Case Study: @levelsio fly simulation game

Baptiste Loison
BL

Baptiste Loison

Security Engineer

Case Study: Security Vulnerability in @levelsio's Flight Simulation Game

In March 2025, indie maker and entrepreneur Pieter Levels (@levelsio) launched a simple yet addictive browser-based flight simulation game. The game quickly gained popularity, attracting thousands of players within days of its release. However, this rapid success also attracted the attention of security enthusiasts. The application has been developed using ThreeJS for the graphics and SocketIO for the real time transmission.

Security Issue

On the levelsio flight game, when a user dies, it displayed a message to all users broadcasting "USER1 killed USER2" we can see from this screenshot of the code than when an user is killed, the game calls the function showMessage with the argument<b>${data.attackerUsername}</b> killed XXXX

it means that if a username is <h1>TEST_USERNAME</h1>, it will be displayed as a title on all users screens, and if the user name was <script>alert("you have been hacked")</script>, a popup alert with "you have been hacked" would be displayed on all the users' screens.

In the case of the hack, the "malicious" user had sent a script that would add triangle spaceships that would follow the users and take them down.
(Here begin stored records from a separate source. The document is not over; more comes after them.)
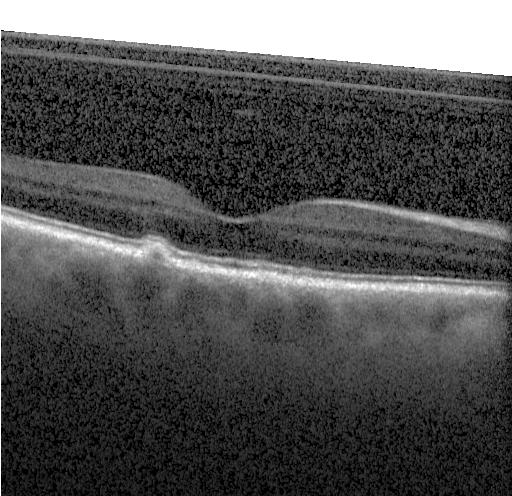 Acquired on a Heidelberg Spectralis · spectral-domain OCT · fovea-centered · optical coherence tomography scan.
This B-scan demonstrates drusen.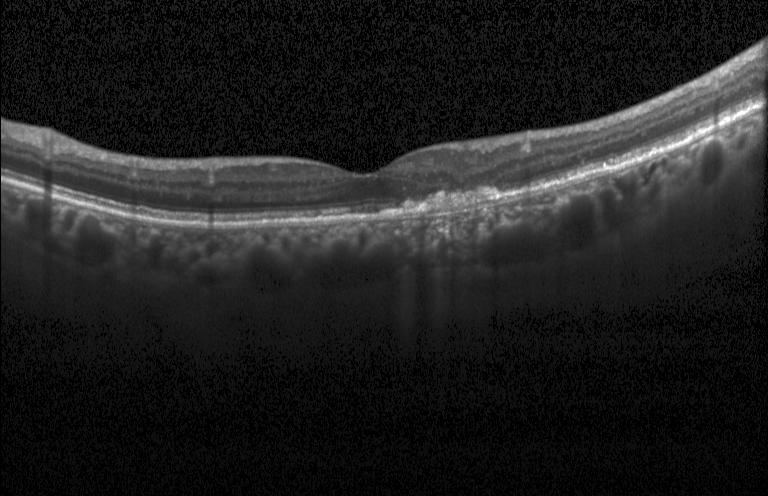 OCT line scan; SD-OCT. Diagnosis: a choroidal neovascular membrane.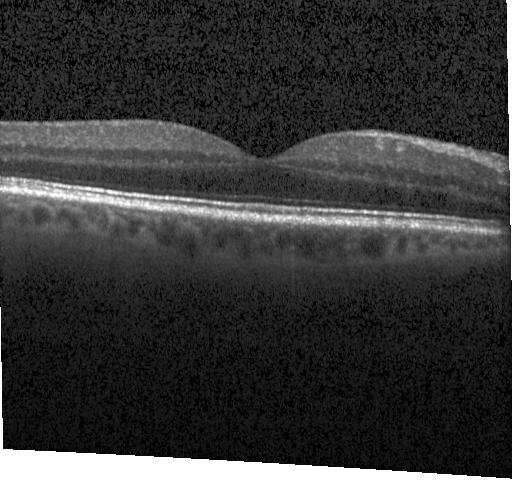 Finding: no evidence of choroidal neovascularization, diabetic macular edema, or drusen.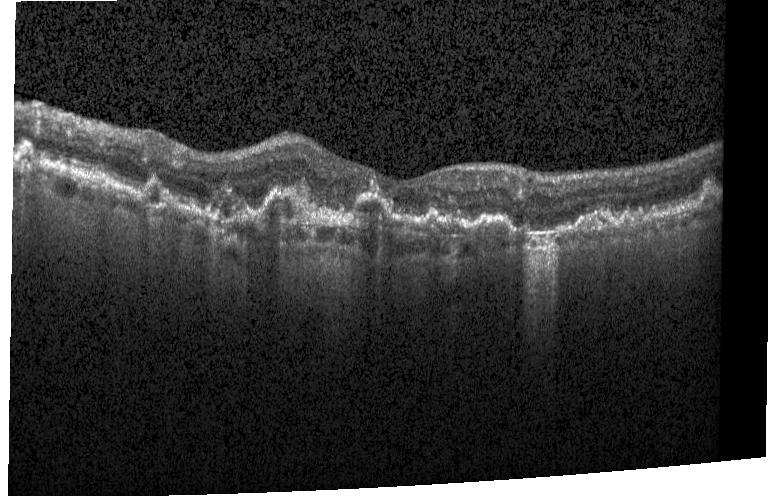
A choroidal neovascular membrane.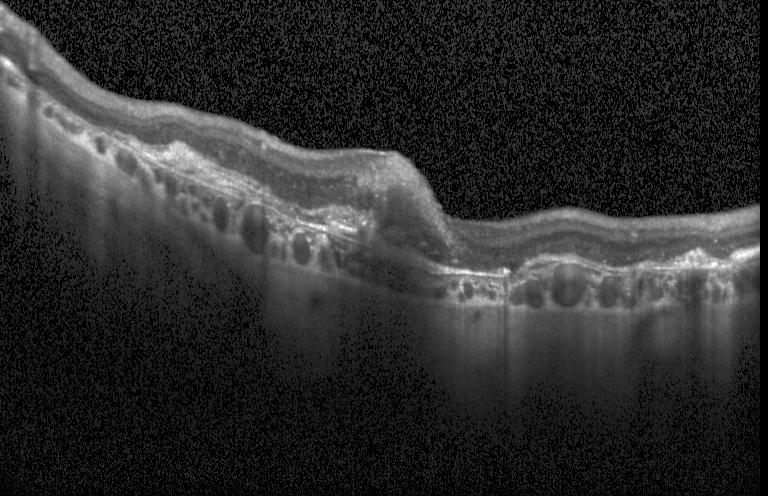 Centered on the fovea, OCT B-scan
A choroidal neovascular membrane.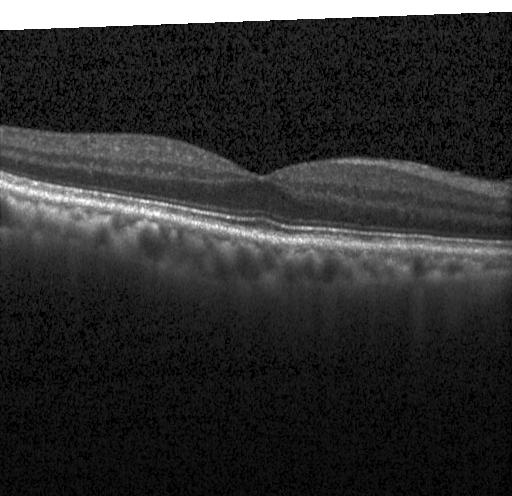
Spectral-domain OCT B-scan: no evidence of choroidal neovascularization, diabetic macular edema, or drusen.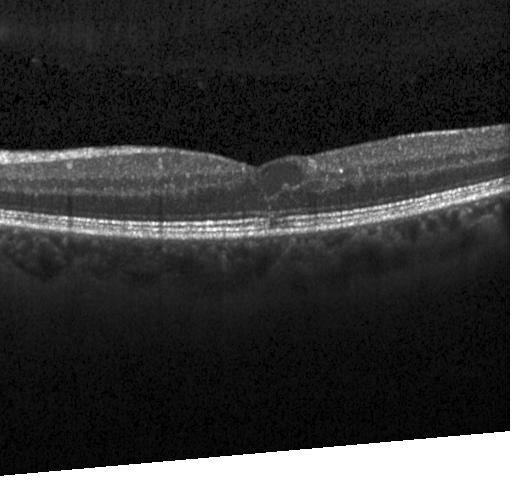

Dx: diabetic macular edema.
The decoded code was looked like that

setTimeout(() => {
  enableAlienInvasion();
}, 5000);

const originalAnimate = animate;
animate = function () {
  originalAnimate();
  if (mothershipVisible) {
    updateMothership();
    updateMothershipAbduction();
    updateTriangleBeings();
    updateTriangleBullets();
  }
};

This vulnerability is known as XSS and could lead to more impactful attack such as stealing cookies of an admin (to connect to an admin panel for example), redirecting to a fake phishing website that will steal user password

Ho to fix/mitigate XSS vulnerabilities

But how do we fix this, you may ask?

Well, actually there are multiple ways to fix this, the most basic way to fix it is to follow the first rule of software security. Never trust user input, always sanitize the user inputs (Basically remove any HTML tags or JavaScript code from user input).